Researchers are confident that they found a new Alzheimers drug that can detect the early signs of the disease so that doctors can make an early diagnosis. At the present time, the disease can only be definitively confirmed through the detection of amyloid plaques and/or tangles in the brain during autopsy or with a brain tissue biopsy.
The new method uses the drug florbetaben as a tracer during a PET scan of the brain to visualize amyloid plaques during life.

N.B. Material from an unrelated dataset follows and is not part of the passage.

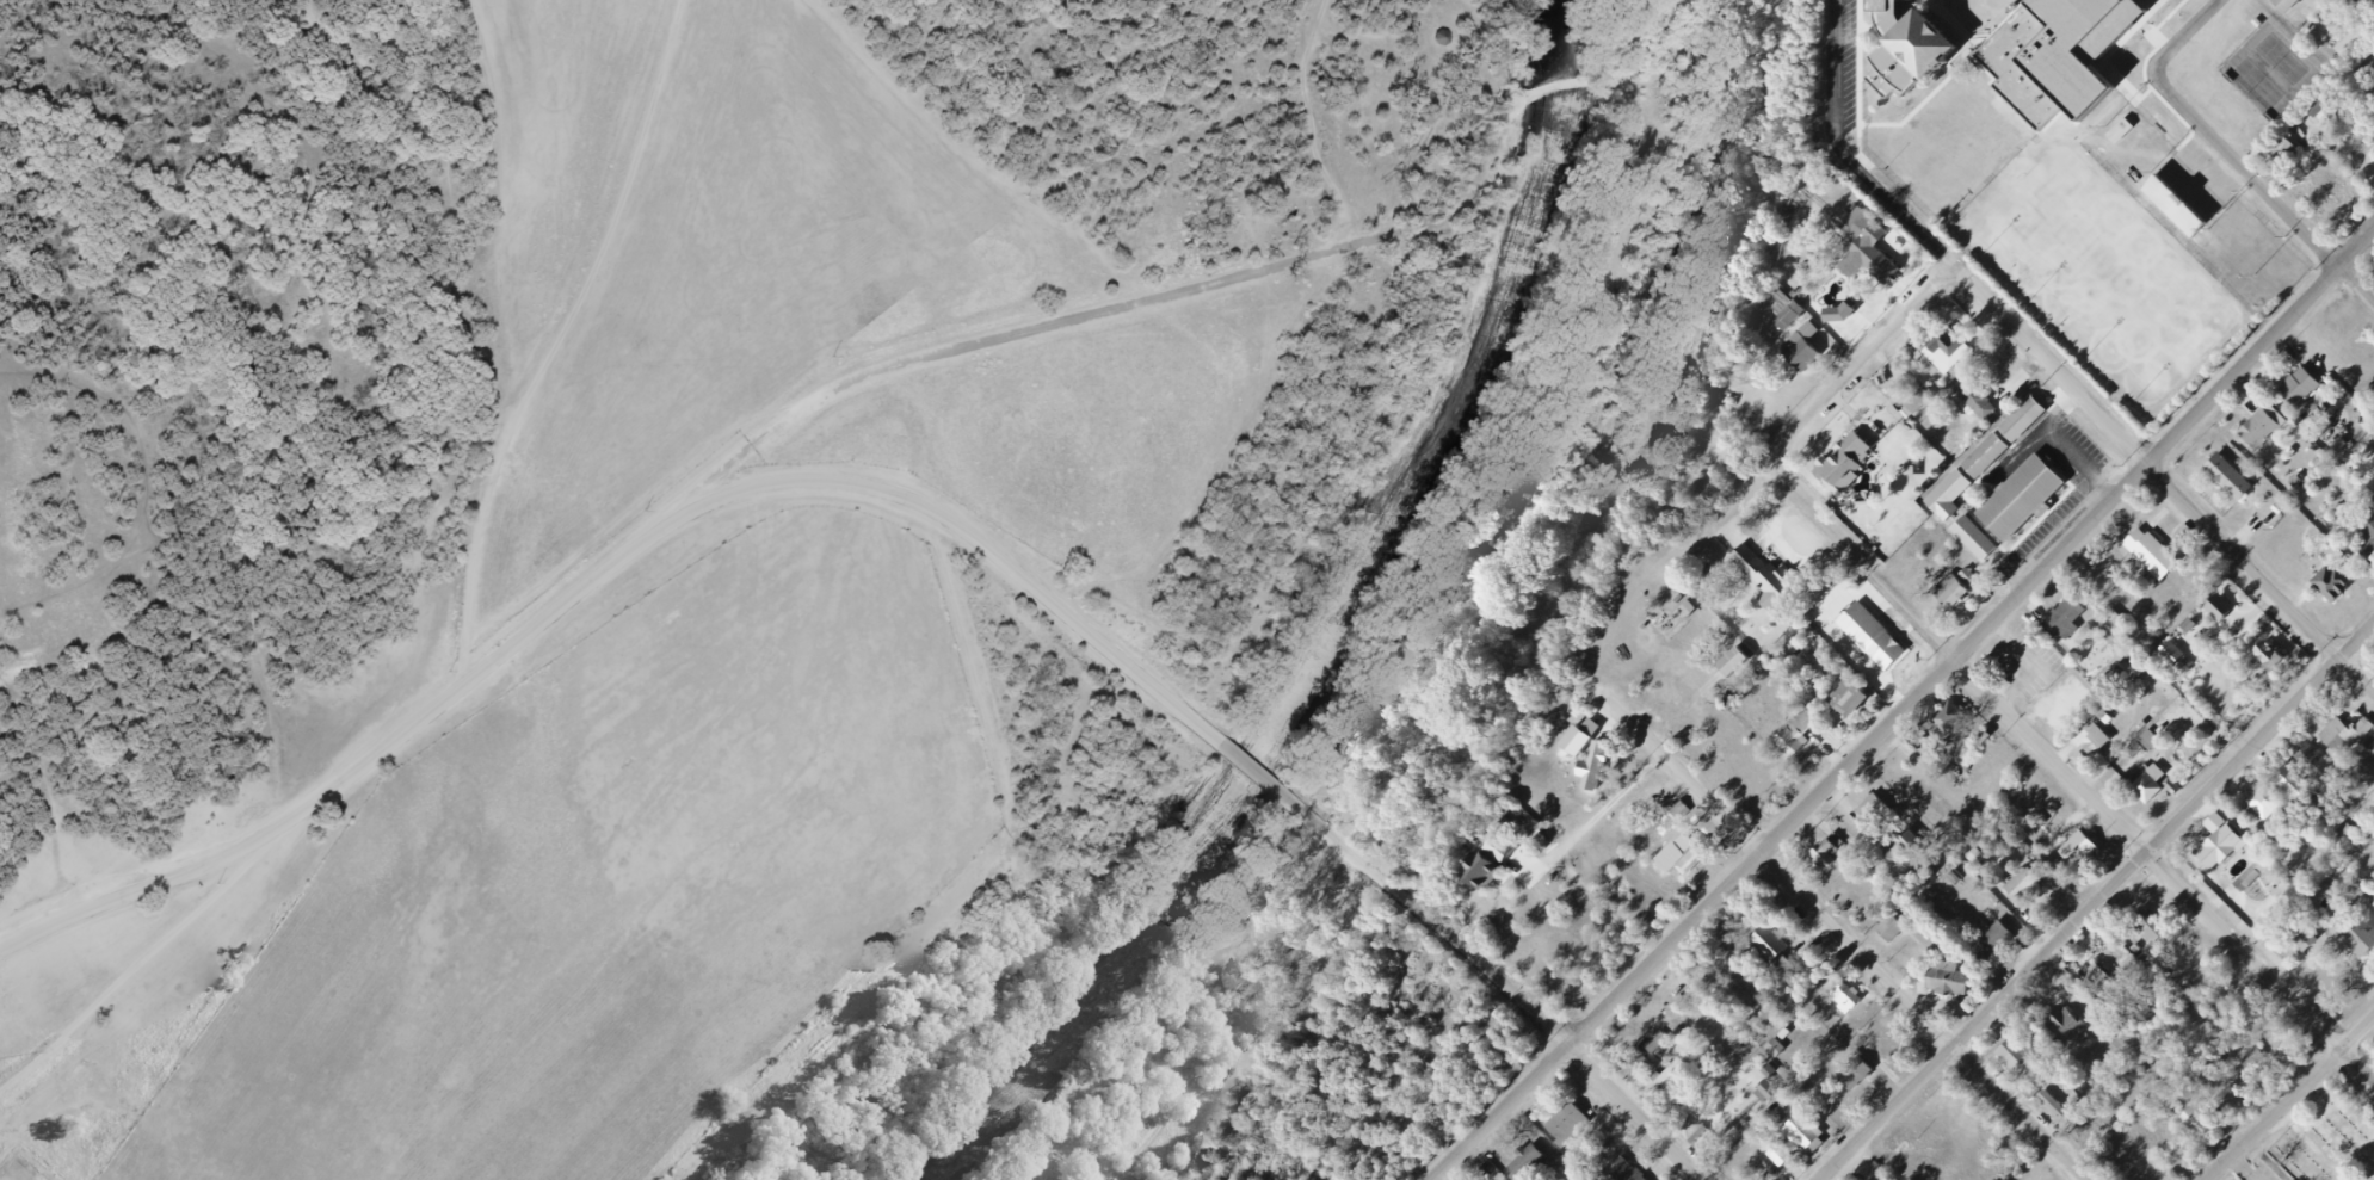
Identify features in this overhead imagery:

In order to prove that the florbetaben PET scan detects beta-amyloid in the brain, the global phase III study directly compared brain regions in the PET scan to respective brain regions after death during autopsy.
For the study, more than 200 participants nearing death (including both participants with suspected Alzheimer’s disease and those without known dementia) and who were willing to donate their brain underwent MRI and florbetaben PET scan.
The amount of plaque found in the 31 participants who reached autopsy was then compared to the results of the scans. A total of 186 brain regions from these donors were analyzed along with 60 brain regions from healthy volunteers.
Based on these 246 brain regions the study found florbetaben to detect beta-amyloid with a sensitivity of 77 percent and a specificity of 94 percent.
Comparison of the visual assessment method proposed for florbetaben for clinical practice with the post mortem diagnosis revealed a sensitivity of 100 percent and a specificity of 92 percent. Sensitivity is the percentage of actual positives that are correctly identified as positive, and specificity is the percentage of negatives that are correctly identified.